‘We Need $2,000 a Month Per Person to Make America’s Working Families Whole’

DESPARDES — A $1,200 check isn’t enough. We need $2,000 a month, per person, to make America’s working families ends meet during the coronavirus pandemic, a group of senators say.

Sens. Bernie Sanders, Ed Markey and Kamala Harris unveiled legislation Friday that would provide $2,000 payments until three months after the Department of Health and Human Services declared the public health emergency to be over. But the proposal is likely to face strong resistance from the White House and congressional Republicans.

The bill would provide $2,000 a month to every individual with an income below $120,000, higher than the $75,000 threshold in the previous stimulus. Married couples would receive $4,000. Families would receive $2,000 per child for up to three children, and payments would be assessed retroactively to March 2020.

The legislation would give payments to all U.S. residents, even if they did not have a Social Security number or had filed recent tax returns. It would also forbid debt collectors from taking the payments, and provide payments to homeless and foster youth.

The U.S. unemployment rate has soared to 14.7% with 20.5 million jobs lost in April. The 18.9% unemployment rate for Hispanics and Latinos in April more than tripled from March’s 6.0% level — it tops the previous record high of 15.7% set nearly four decades earlier in December of 1982.

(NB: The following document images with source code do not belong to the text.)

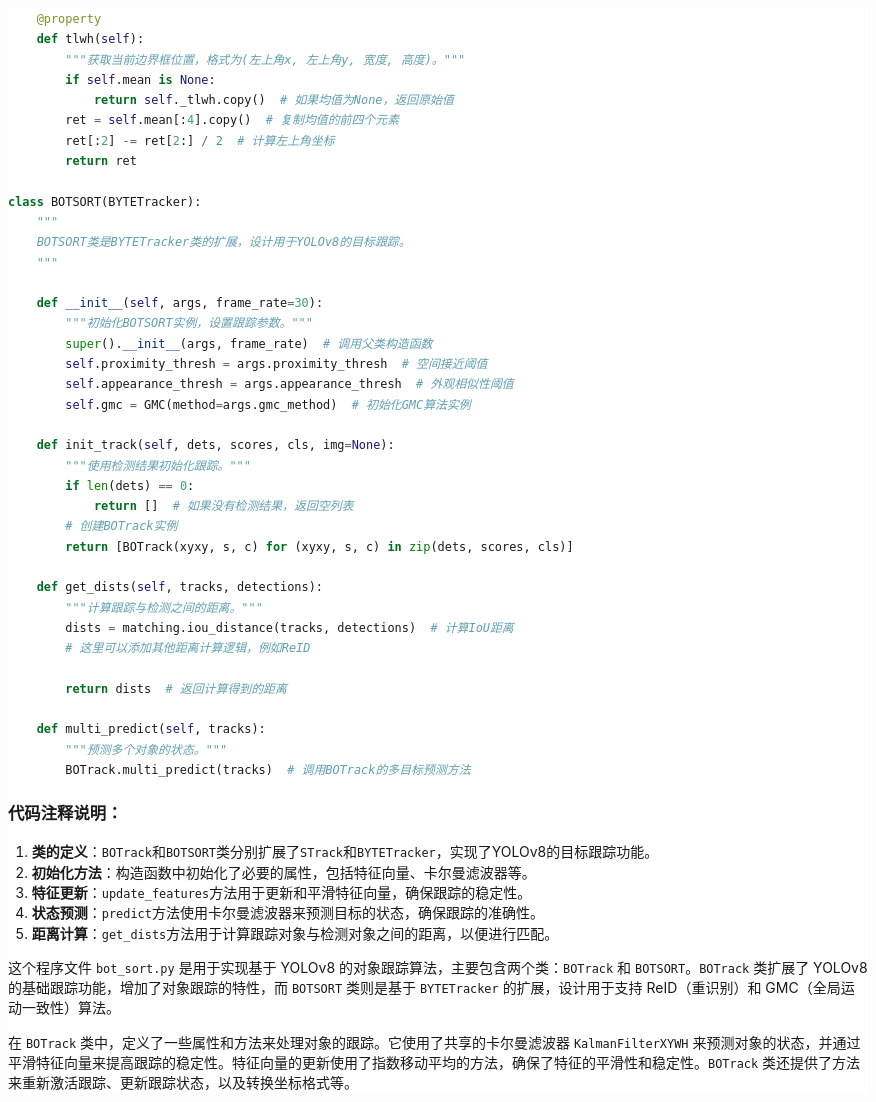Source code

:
 ```python
    @property
    def tlwh(self):
        """获取当前边界框位置，格式为(左上角x, 左上角y, 宽度, 高度)。"""
        if self.mean is None:
            return self._tlwh.copy()  # 如果均值为None，返回原始值
        ret = self.mean[:4].copy()  # 复制均值的前四个元素
        ret[:2] -= ret[2:] / 2  # 计算左上角坐标
        return ret

class BOTSORT(BYTETracker):
    """
    BOTSORT类是BYTETracker类的扩展，设计用于YOLOv8的目标跟踪。
    """

    def __init__(self, args, frame_rate=30):
        """初始化BOTSORT实例，设置跟踪参数。"""
        super().__init__(args, frame_rate)  # 调用父类构造函数
        self.proximity_thresh = args.proximity_thresh  # 空间接近阈值
        self.appearance_thresh = args.appearance_thresh  # 外观相似性阈值
        self.gmc = GMC(method=args.gmc_method)  # 初始化GMC算法实例

    def init_track(self, dets, scores, cls, img=None):
        """使用检测结果初始化跟踪。"""
        if len(dets) == 0:
            return []  # 如果没有检测结果，返回空列表
        # 创建BOTrack实例
        return [BOTrack(xyxy, s, c) for (xyxy, s, c) in zip(dets, scores, cls)]

    def get_dists(self, tracks, detections):
        """计算跟踪与检测之间的距离。"""
        dists = matching.iou_distance(tracks, detections)  # 计算IoU距离
        # 这里可以添加其他距离计算逻辑，例如ReID

        return dists  # 返回计算得到的距离

    def multi_predict(self, tracks):
        """预测多个对象的状态。"""
        BOTrack.multi_predict(tracks)  # 调用BOTrack的多目标预测方法
```

### 代码注释说明：
1. **类的定义**：`BOTrack`和`BOTSORT`类分别扩展了`STrack`和`BYTETracker`，实现了YOLOv8的目标跟踪功能。
2. **初始化方法**：构造函数中初始化了必要的属性，包括特征向量、卡尔曼滤波器等。
3. **特征更新**：`update_features`方法用于更新和平滑特征向量，确保跟踪的稳定性。
4. **状态预测**：`predict`方法使用卡尔曼滤波器来预测目标的状态，确保跟踪的准确性。
5. **距离计算**：`get_dists`方法用于计算跟踪对象与检测对象之间的距离，以便进行匹配。

这个程序文件 `bot_sort.py` 是用于实现基于 YOLOv8 的对象跟踪算法，主要包含两个类：`BOTrack` 和 `BOTSORT`。`BOTrack` 类扩展了 YOLOv8 的基础跟踪功能，增加了对象跟踪的特性，而 `BOTSORT` 类则是基于 `BYTETracker` 的扩展，设计用于支持 ReID（重识别）和 GMC（全局运动一致性）算法。

在 `BOTrack` 类中，定义了一些属性和方法来处理对象的跟踪。它使用了共享的卡尔曼滤波器 `KalmanFilterXYWH` 来预测对象的状态，并通过平滑特征向量来提高跟踪的稳定性。特征向量的更新使用了指数移动平均的方法，确保了特征的平滑性和稳定性。`BOTrack` 类还提供了方法来重新激活跟踪、更新跟踪状态，以及转换坐标格式等。
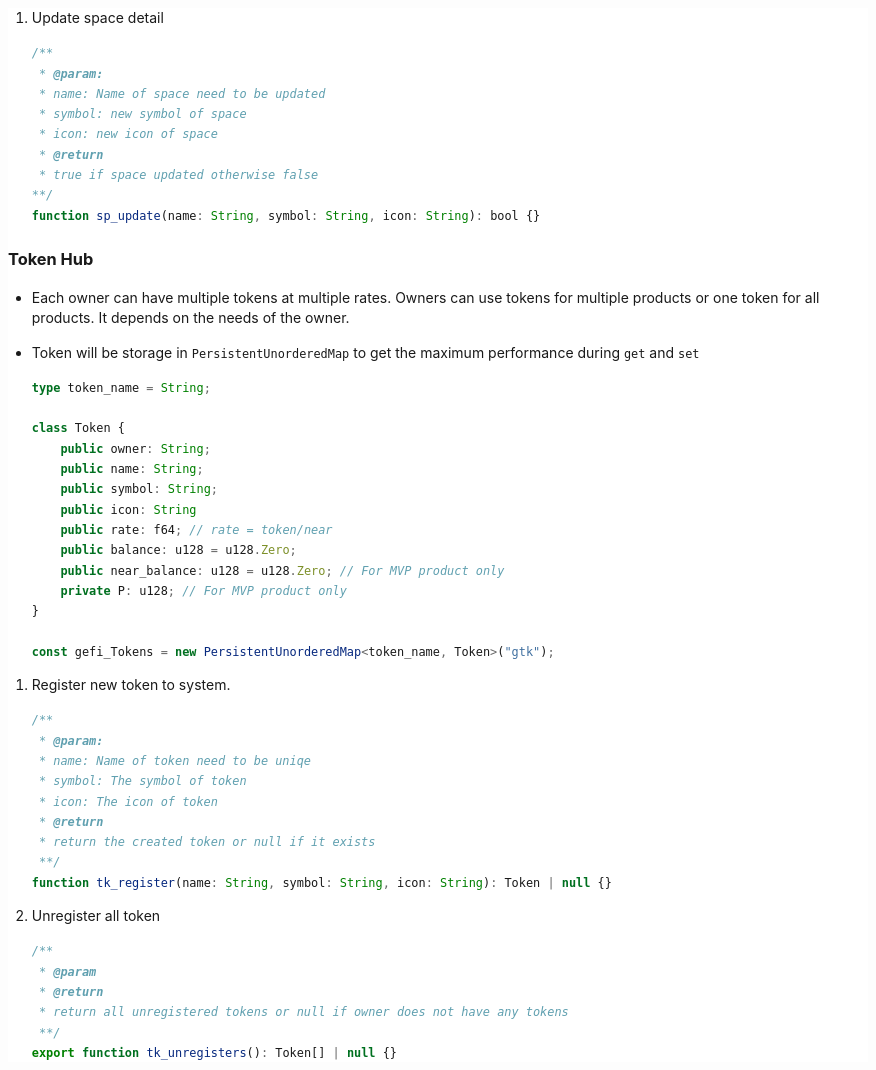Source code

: 1. Update space detail

    ```typescript
    /**
     * @param:
     * name: Name of space need to be updated
     * symbol: new symbol of space
     * icon: new icon of space
     * @return
     * true if space updated otherwise false
    **/
    function sp_update(name: String, symbol: String, icon: String): bool {}
    ```

### Token Hub

- Each owner can have multiple tokens at multiple rates. Owners can use tokens for multiple products or one token for all products. It depends on the needs of the owner.
- Token will be storage in ```PersistentUnorderedMap``` to get the maximum performance during ```get``` and ```set```

    ```typescript
    type token_name = String;

    class Token {
        public owner: String;
        public name: String;
        public symbol: String;
        public icon: String
        public rate: f64; // rate = token/near
        public balance: u128 = u128.Zero;
        public near_balance: u128 = u128.Zero; // For MVP product only
        private P: u128; // For MVP product only
    }

    const gefi_Tokens = new PersistentUnorderedMap<token_name, Token>("gtk");
    ```

1. Register new token to system.

    ```js
    /**
     * @param:
     * name: Name of token need to be uniqe
     * symbol: The symbol of token
     * icon: The icon of token
     * @return
     * return the created token or null if it exists
     **/
    function tk_register(name: String, symbol: String, icon: String): Token | null {}
    ```

1. Unregister all token

    ```js
    /**
     * @param 
     * @return
     * return all unregistered tokens or null if owner does not have any tokens
     **/
    export function tk_unregisters(): Token[] | null {}
    ```
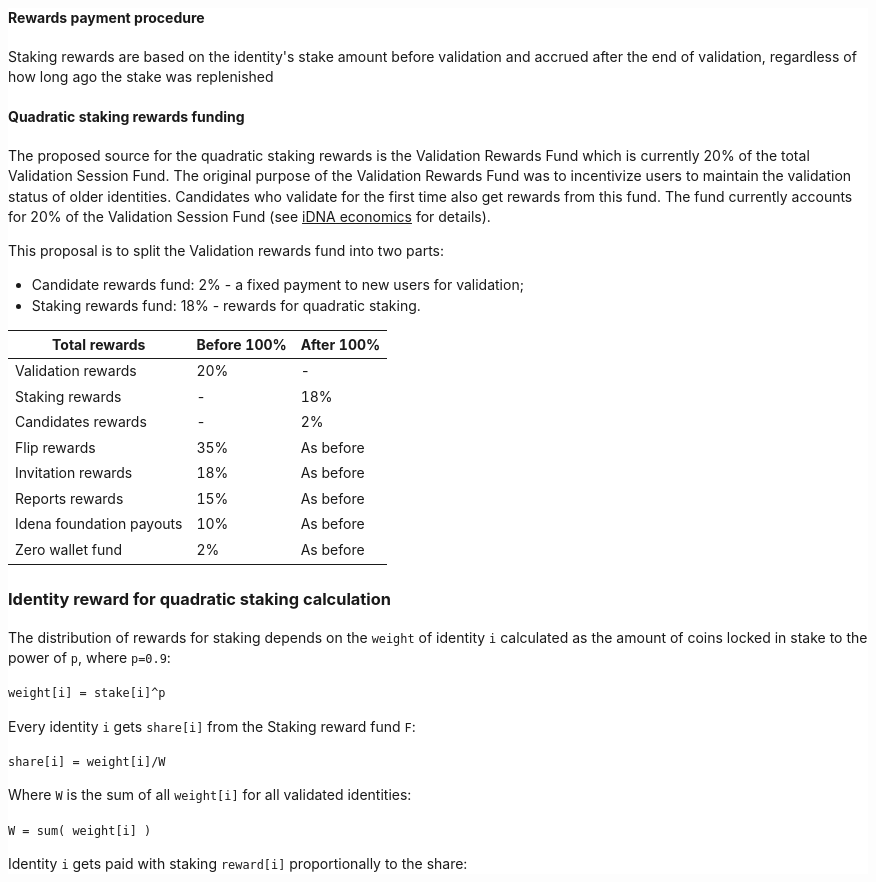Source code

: #### Rewards payment procedure

Staking rewards are based on the identity's stake amount before validation and accrued after the end of validation, regardless of how long ago the stake was replenished

#### Quadratic staking rewards funding

The proposed source for the quadratic staking rewards is the Validation Rewards Fund which is currently 20% of the total Validation Session Fund. The original purpose of the Validation Rewards Fund was to incentivize users to maintain the validation status of older identities. Candidates who validate for the first time also get rewards from this fund. The fund currently accounts for 20% of the Validation Session Fund (see [iDNA economics](https://docs.idena.io/docs/wp/economics#economics-of-the-idna) for details).

This proposal is to split the Validation rewards fund into two parts:

- Candidate rewards fund: 2% - a fixed payment to new users for validation;
- Staking rewards fund: 18% - rewards for quadratic staking.

| Total rewards            | Before 100% | After 100% |
| ------------------------ | ----------- | ---------- |
| Validation rewards       | 20%         | -          |
| Staking rewards          | -           | 18%        |
| Candidates rewards       | -           | 2%         |
| Flip rewards             | 35%         | As before  |
| Invitation rewards       | 18%         | As before  |
| Reports rewards          | 15%         | As before  |
| Idena foundation payouts | 10%         | As before  |
| Zero wallet fund         | 2%          | As before  |

### Identity reward for quadratic staking calculation

The distribution of rewards for staking depends on the `weight` of identity `i` calculated as the amount of coins locked in stake to the power of `p`, where `p=0.9`:

```
weight[i] = stake[i]^p
```

Every identity `i` gets `share[i]` from the Staking reward fund `F`:

```
share[i] = weight[i]/W
```

Where `W` is the sum of all `weight[i]` for all validated identities:

```
W = sum( weight[i] )
```

Identity `i` gets paid with staking `reward[i]` proportionally to the share:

Hispanics’ unemployment rate exceeded that of Blacks, Asians and Whites, the Bureau of Labor Statistics (BLS) reports, noting that, of “all major work groups,” only Blacks’ unemployment rate did not set a new record high in April.

On Thursday, House Speaker Nancy Pelosi said in a Bloomberg News interview that “putting money in people’s pockets” was a top priority for House Democrats in the next stimulus, and provisions like an extension of unemployment insurance and direct payments were under consideration.

Democrats have also pressed for hundreds of billions in dollars of aid for state and local governments whose budgets have been cratered by the coronavirus pandemic.